Fernandes Carolina, Éthier Vincent, Marouan Sofia, Chababi-Atallah Myrna, Veilleux Mylène
University of Sherbrooke, Sherbrooke, QC, Canada.
SAGE Open Med Case Rep. 2019 Nov 29;7:2050313X19890755. doi: 10.1177/2050313X19890755. eCollection 2019.
The main objective of this article is to present and discuss a case of localized ulcerative nodular amyloidosis with deep involvement clinically manifesting as ulcerative panniculitis and discuss its impact on the choice of treatment.

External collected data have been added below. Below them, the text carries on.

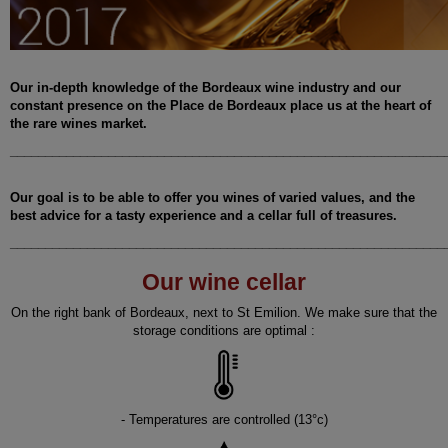
Our in-depth knowledge of the Bordeaux wine industry and our
constant presence on the Place de Bordeaux place us at the heart of
the rare wines market.
______________________________________________________________
Our goal is to be able to offer you wines of varied values, and the
best advice for a tasty experience and a cellar full of treasures.
______________________________________________________________
Our wine cellar
On the right bank of Bordeaux, next to St Emilion. We make sure that the
storage conditions are optimal :
- Temperatures are controlled (13°c)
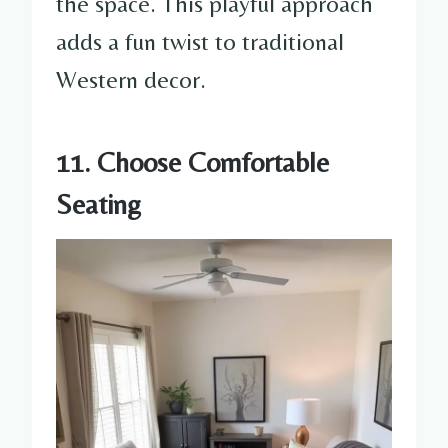
the space. This playful approach
adds a fun twist to traditional
Western decor.
11. Choose Comfortable
Seating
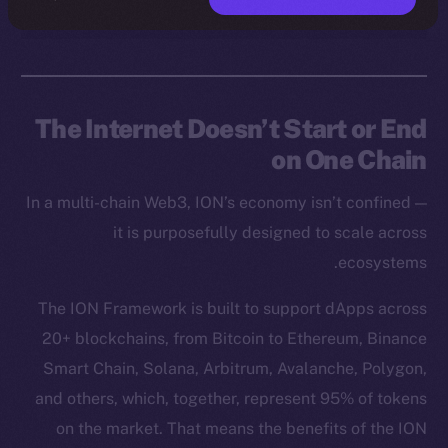
The Internet Doesn’t Start or End
on One Chain
In a multi-chain Web3, ION’s economy isn’t confined —
it is purposefully designed to scale across
ecosystems.
The ION Framework is built to support dApps across
20+ blockchains, from Bitcoin to Ethereum, Binance
Smart Chain, Solana, Arbitrum, Avalanche, Polygon,
and others, which, together, represent 95% of tokens
on the market. That means the benefits of the ION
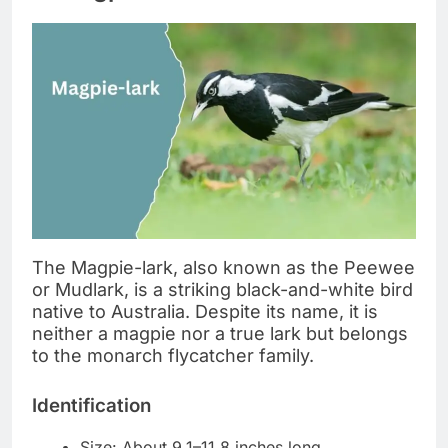
The Magpie-lark, also known as the Peewee
or Mudlark, is a striking black-and-white bird
native to Australia. Despite its name, it is
neither a magpie nor a true lark but belongs
to the monarch flycatcher family.
Identification
Size: About 9.1–11.8 inches long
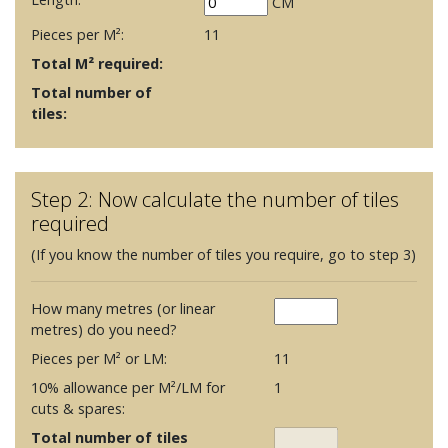
CM
Pieces per M²:
11
Total M² required:
Total number of
tiles:
Step 2: Now calculate the number of tiles
required
(If you know the number of tiles you require, go to step 3)
How many metres (or linear
metres) do you need?
Pieces per M² or LM:
11
10% allowance per M²/LM for
1
cuts & spares:
Total number of tiles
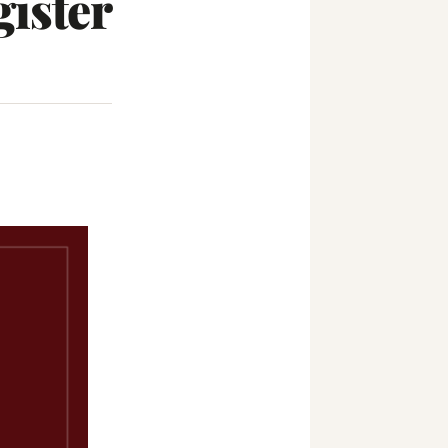
ister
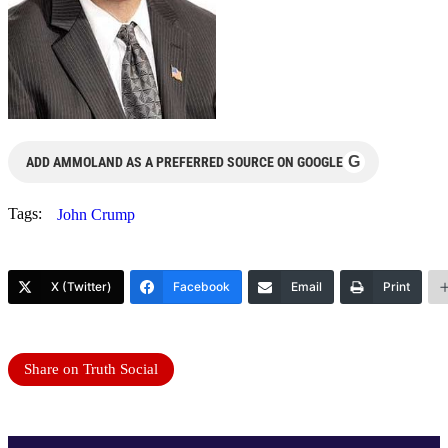
G
ADD AMMOLAND AS A PREFERRED SOURCE ON GOOGLE
Tags:
John Crump
X (Twitter)
Facebook
Email
Print
Share on Truth Social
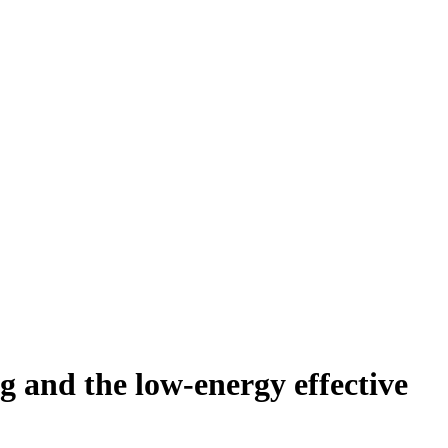
 and the low-energy effective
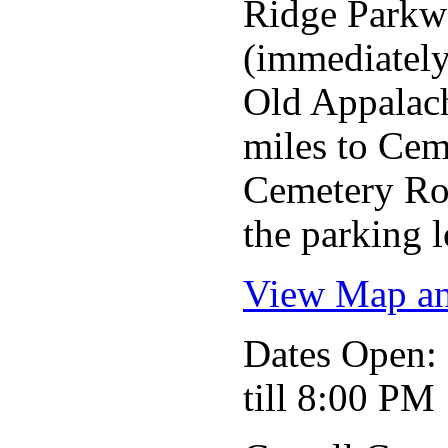
Ridge Parkwa
(immediately 
Old Appalachi
miles to Cem
Cemetery Roa
the parking l
View Map an
Dates Open
till 8:00 PM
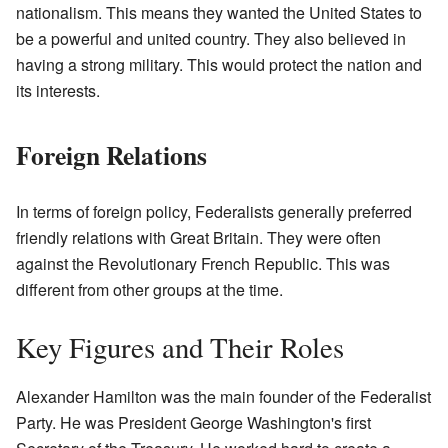
nationalism. This means they wanted the United States to
be a powerful and united country. They also believed in
having a strong military. This would protect the nation and
its interests.
Foreign Relations
In terms of foreign policy, Federalists generally preferred
friendly relations with Great Britain. They were often
against the Revolutionary French Republic. This was
different from other groups at the time.
Key Figures and Their Roles
Alexander Hamilton was the main founder of the Federalist
Party. He was President George Washington's first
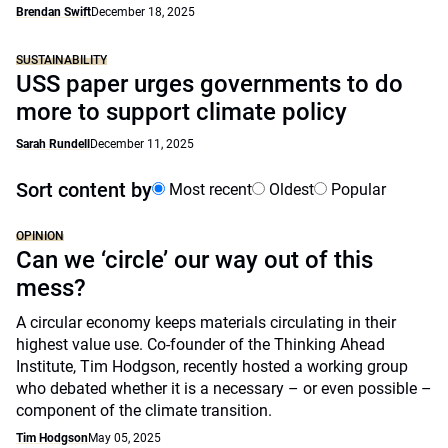
Brendan Swift
December 18, 2025
SUSTAINABILITY
USS paper urges governments to do
more to support climate policy
Sarah Rundell
December 11, 2025
Sort content by
Most recent
Oldest
Popular
OPINION
Can we ‘circle’ our way out of this
mess?
A circular economy keeps materials circulating in their
highest value use. Co-founder of the Thinking Ahead
Institute, Tim Hodgson, recently hosted a working group
who debated whether it is a necessary – or even possible –
component of the climate transition.
Tim Hodgson
May 05, 2025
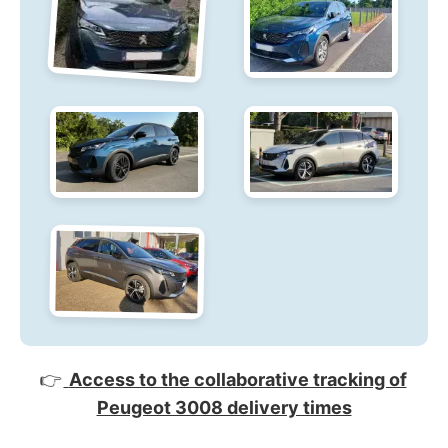
👉
Access to the collaborative tracking of
Peugeot 3008 delivery times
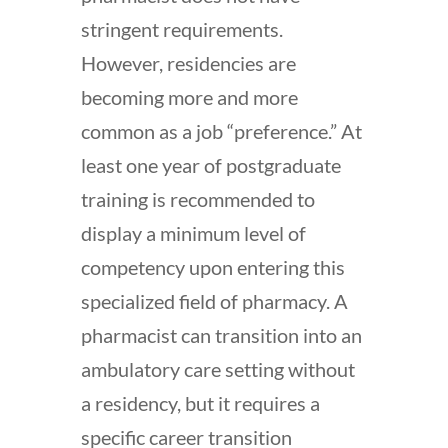
stringent requirements.
However, residencies are
becoming more and more
common as a job “preference.” At
least one year of postgraduate
training is recommended to
display a minimum level of
competency upon entering this
specialized field of pharmacy. A
pharmacist can transition into an
ambulatory care setting without
a residency, but it requires a
specific career transition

We present a 73-year-old woman with a history of painful ulcerated nodules on the inferior limbs. Microscopy confirmed amyloid deposits deep in the dermis and subcutaneous fat. No systemic involvement was found. Considering that skin-directed treatments often are not able to reach subcutaneous fat or were contraindicated because of the ulcers, she was successfully treated with cyclophosphamide and prednisone.

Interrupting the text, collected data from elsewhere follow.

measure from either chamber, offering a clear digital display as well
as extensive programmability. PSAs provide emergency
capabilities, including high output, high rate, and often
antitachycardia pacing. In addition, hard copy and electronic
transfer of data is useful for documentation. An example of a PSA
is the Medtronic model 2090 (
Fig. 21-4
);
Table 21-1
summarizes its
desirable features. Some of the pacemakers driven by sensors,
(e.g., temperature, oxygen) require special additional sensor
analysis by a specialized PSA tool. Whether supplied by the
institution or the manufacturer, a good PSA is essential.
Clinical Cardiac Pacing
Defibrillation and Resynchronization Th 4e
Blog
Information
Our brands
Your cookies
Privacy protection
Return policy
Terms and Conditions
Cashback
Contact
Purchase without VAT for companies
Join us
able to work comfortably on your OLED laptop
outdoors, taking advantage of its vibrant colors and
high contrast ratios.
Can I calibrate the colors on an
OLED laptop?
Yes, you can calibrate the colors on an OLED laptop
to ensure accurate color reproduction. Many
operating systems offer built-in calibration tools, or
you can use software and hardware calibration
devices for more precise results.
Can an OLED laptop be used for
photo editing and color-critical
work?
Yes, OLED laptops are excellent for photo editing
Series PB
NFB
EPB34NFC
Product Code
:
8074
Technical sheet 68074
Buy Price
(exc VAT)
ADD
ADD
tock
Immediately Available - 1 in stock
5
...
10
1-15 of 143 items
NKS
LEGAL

Localized ulcerative nodular amyloidosis with deep involvement is a rare clinical presentation that can present as ulcerative panniculitis. Such a clinical manifestation might be misleading. Systemic treatment might be necessary to control symptoms when conventional skin-directed therapies are contraindicated.
本文的主要目的是呈现并讨论一例局部溃疡性结节性淀粉样变,其深部受累临床上表现为溃疡性脂膜炎,并探讨其对治疗选择的影响。
我们报告一名73岁女性,有下肢疼痛性溃疡结节病史。显微镜检查证实真皮和皮下脂肪深部有淀粉样沉积。未发现系统性受累。考虑到针对皮肤的治疗通常无法到达皮下脂肪或因溃疡而禁忌,她接受环磷酰胺和泼尼松治疗成功。
深部受累的局部溃疡性结节性淀粉样变是一种罕见的临床表现,可表现为溃疡性脂膜炎。这种临床表现可能会产生误导。当传统的针对皮肤的治疗禁忌时,可能需要全身治疗来控制症状。